Lastly, I wonder at the art of growing food itself…how growing it sustainably is never talked about on these food shows??
Finally, Twitty is so gracious with the spiritual aspect of making mistakes:
As a Jew, I extend the invitation to do teshuvah—which means to repent—but better—to return to a better state, a state of shalem–wholeness and shalom–peace. You used food to rescue your life, your family and your destiny. I admire that. I know that I have not always made good choices and to be honest none of us are perfect. This is an opportunity to grow and renew.

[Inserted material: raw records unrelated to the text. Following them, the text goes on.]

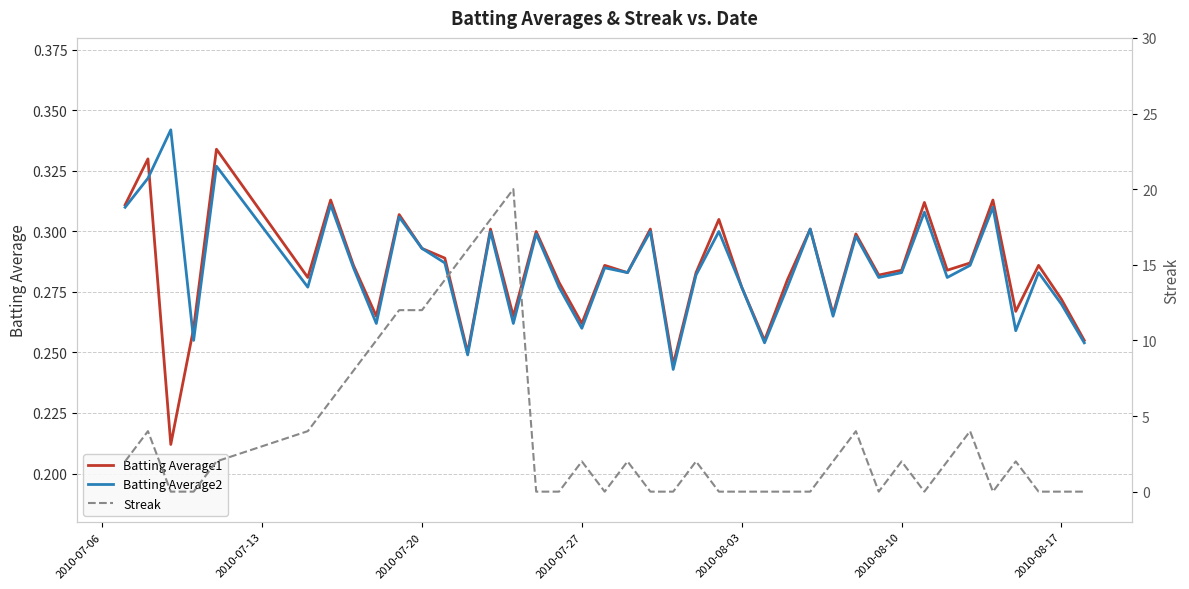

The value of Batting Average2 at 2010-07-27 is 0.4. True or false?

False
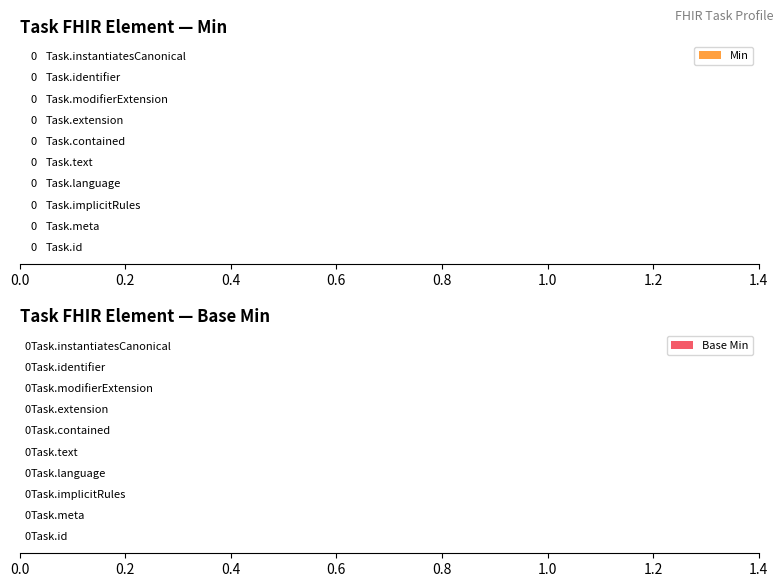

True or false: Min has a value of 0 at Task.extension.

True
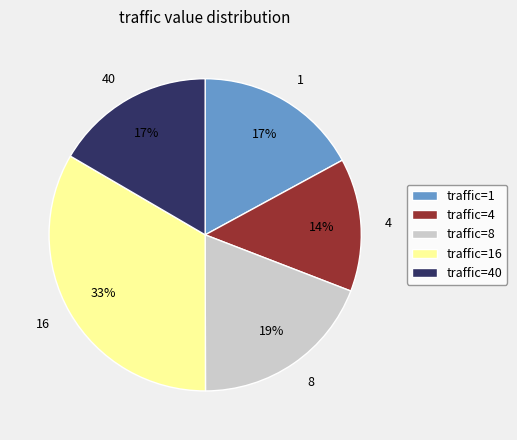

To the nearest percent, what percentage of the pie is 4?

14%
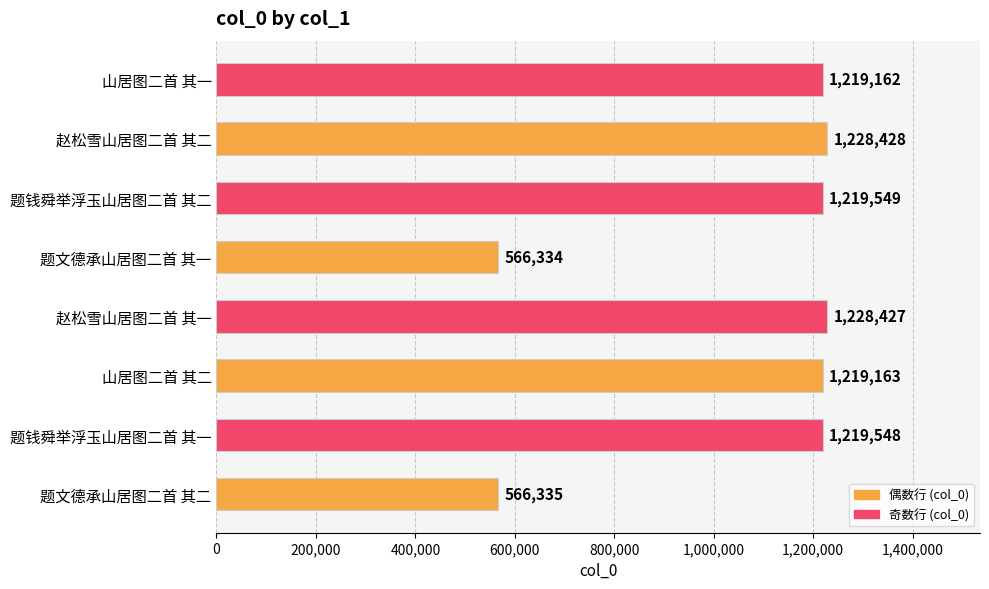

List the labels in order of value, largest first.

赵松雪山居图二首 其二, 赵松雪山居图二首 其一, 题钱舜举浮玉山居图二首 其二, 题钱舜举浮玉山居图二首 其一, 山居图二首 其二, 山居图二首 其一, 题文德承山居图二首 其二, 题文德承山居图二首 其一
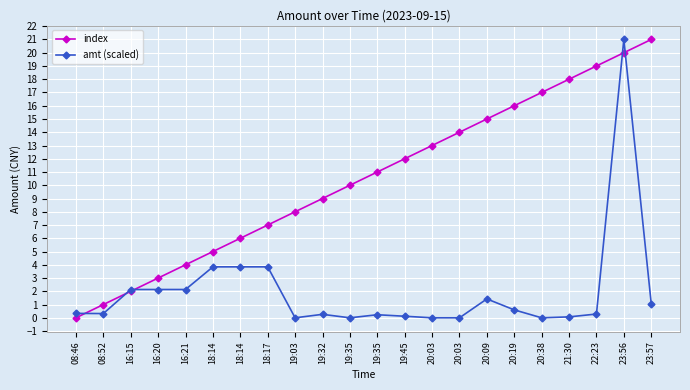

True or false: index has a value of 15.7 at 19:32.

False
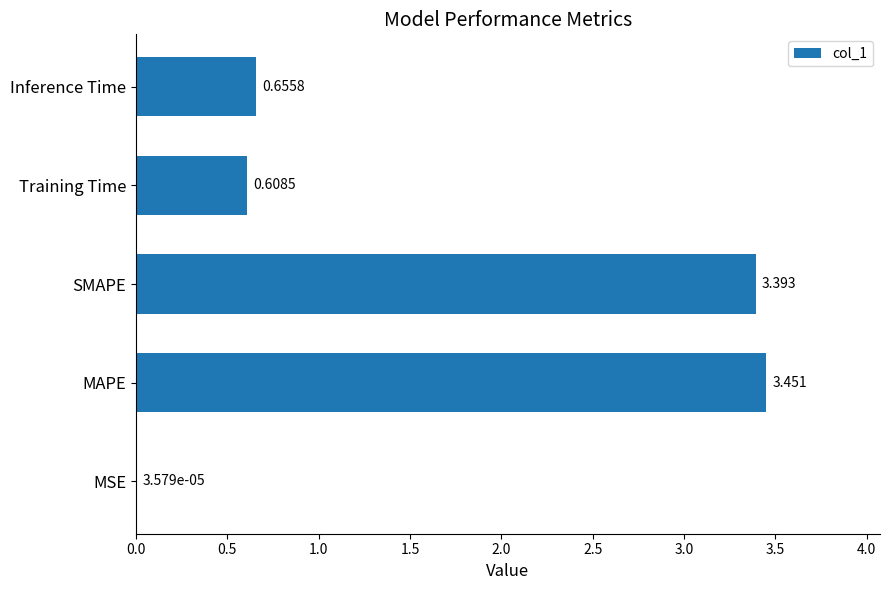

Which label corresponds to the largest value in the chart?

MAPE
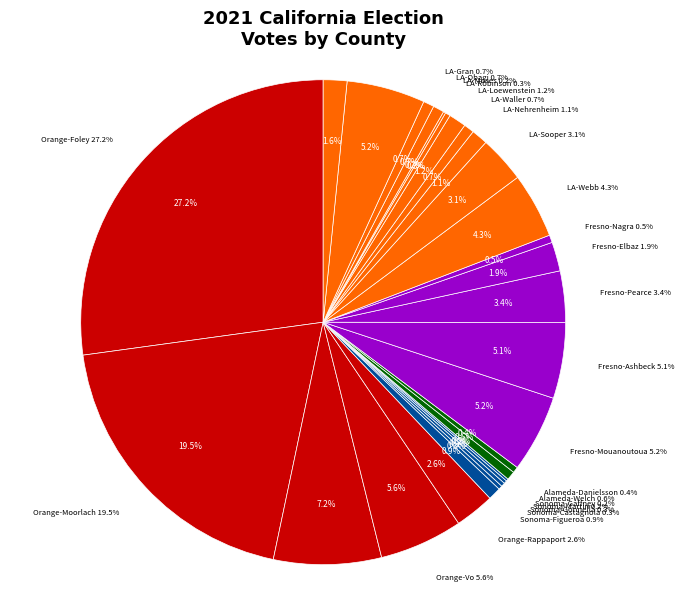

Which slice is the smallest?

Sonoma-Gaffney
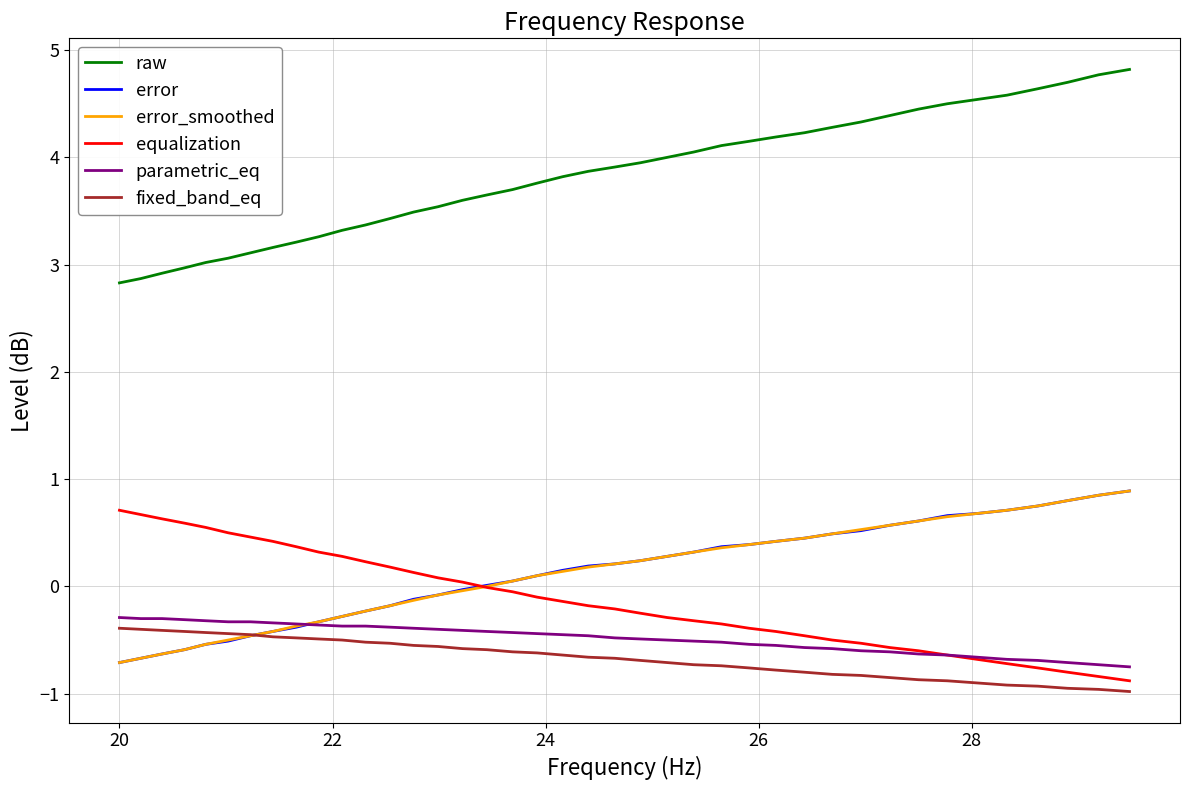

What are all the series names shown in the legend?

raw, error, error_smoothed, equalization, parametric_eq, fixed_band_eq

I believe Jesus, the Jew, would share the same sentiments. The problem isn’t making mistakes, but not learning from them and not growing from them.
And this made me cry:
If you aren’t busy on September 7, and I surely doubt that you are not busy—I would like to invite you to a gathering at a historic antebellum North Carolina plantation. We are doing a fundraiser dinner for Historic Stagville, a North Carolina Historic Site. One of the largest in fact, much larger than the one owned by your great-grandfather’s in Georgia. 30,000 acres once upon a time with 900 enslaved African Americans working the land over time. They grew tobacco, corn, wheat and cotton. I want you to walk the grounds with me, go into the cabins, and most of all I want you to help me cook. Everything is being prepared using locally sourced food, half of which we hope will come from North Carolina’s African American farmers who so desperately need our support. Everything will be cooked according to 19th century methods. So September 7, 2013, if you’re brave enough, let’s bake bread and break bread together at Historic Stagville. This isn’t publicity this is opportunity. Leave the cameras at home. Don’t worry, it’s cool, nobody will harm you if you’re willing to walk to the Mourner’s Bench. Better yet, I’ll be there right with you.
Food can heal the body… and the soul.
God Bless you, Michael Twitty. I hope Paula Deen will take you up on your offer.